Mesela cumhurbaşkanlarımızdan Celal Bayar’ın Umur Bey teknesini aldım. Batmış bir tekneydi. Kayıttan düşmüşler. Hurda olarak aldım. Yapımı için 3 yıl uğraştım. Sonunda eski haline döndü. Sonra 60 yaşlarında Tuzla’da denize bile indirilmeden çürümeye bırakılmış bir tekne buldum. Çok az bir değişiklikle toparladım, tamir ettirdim. Yelken ise ayrı bir fasıl. Yelkenci bir arkadaşımla başlayan bir merak. Yelken yapmayı da seviyorum.
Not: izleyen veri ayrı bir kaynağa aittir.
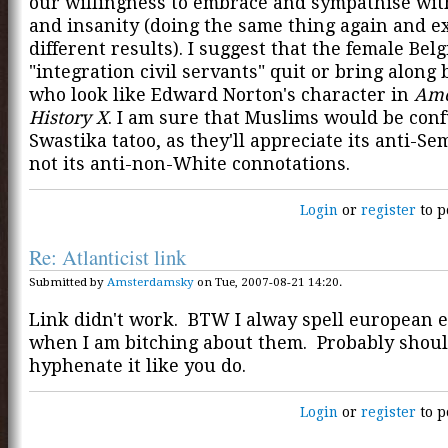
our willingness to embrace and sympathise wit
and insanity (doing the same thing again and e
different results). I suggest that the female Bel
"integration civil servants" quit or bring along
who look like Edward Norton's character in
Ame
History X
. I am sure that Muslims would be con
Swastika tatoo, as they'll appreciate its anti-Se
not its anti-non-White connotations.
Login
or
register
to p
Re: Atlanticist link
Submitted by
Amsterdamsky
on Tue, 2007-08-21 14:20.
Link didn't work. BTW I alway spell european 
when I am bitching about them. Probably shou
hyphenate it like you do.
Login
or
register
to p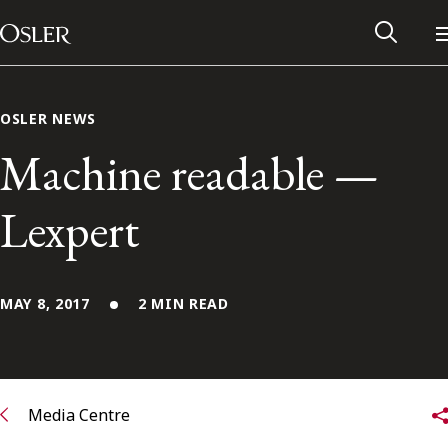
Main Navigation
Skip to content
OSLER NEWS
Machine readable —
Lexpert
MAY 8, 2017
2 MIN READ
Alumni Network
Contact Us
Media Centre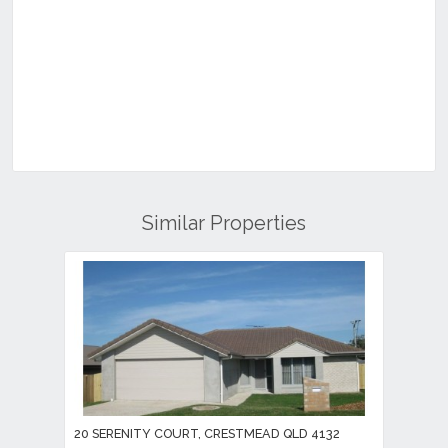
Similar Properties
20 SERENITY COURT, CRESTMEAD QLD 4132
Antika araba merakınız nasıl başladı?
Bir arkadaşım bana bir kötülük yaptı ve bir antika otomobil hediye etti! Antika dediğim, 68 modeldi. Tamir ettirelim, yaptıralım diye uğraşırken ayrı bir dünyaya girdik. Zaman içerisinde bu arabaların sayısı arttı. Başka arkadaşlarımın da var. Akrabalarımdan da olanlar var. Şu anda Rahmi Koç Müzesi’ne sergilemek için verdiklerim var. Yıldız Holding girişinde de sergilediklerim oluyor.
Çocuklarınız ve eşinizin sanatla ilişkisi nasıldır?
Ben her işimi, ki buna sanat da dahil, aileme rağmen değil, ailemle birlikte yapanın. Mesela denizcilik hobimi eşim Betül Hanım’la paylaşırım. Aynı şekilde kendisi sanatla da ilgilidir. Çocuklarımın sanalla ilgili olmalarını isterim, olurlarsa sevinirim. Evde odalarına istedikleri tabloları asma konusunda onların teşvik ediyorum. Hepsinin odasında asılı eserler var. Zaman zaman değiştiriyorlar, başka tablolar asıyorlar. Büyük oğlum arada sırada müzayedelere de gidiyor, ufak tefek işler aldığı da oldu. Eşim de istediği, beğendiği eserleri alır. Bu alanda da onunla birlikteyiz. Bu da bu alandaki çabamı daha güzelleştiriyor.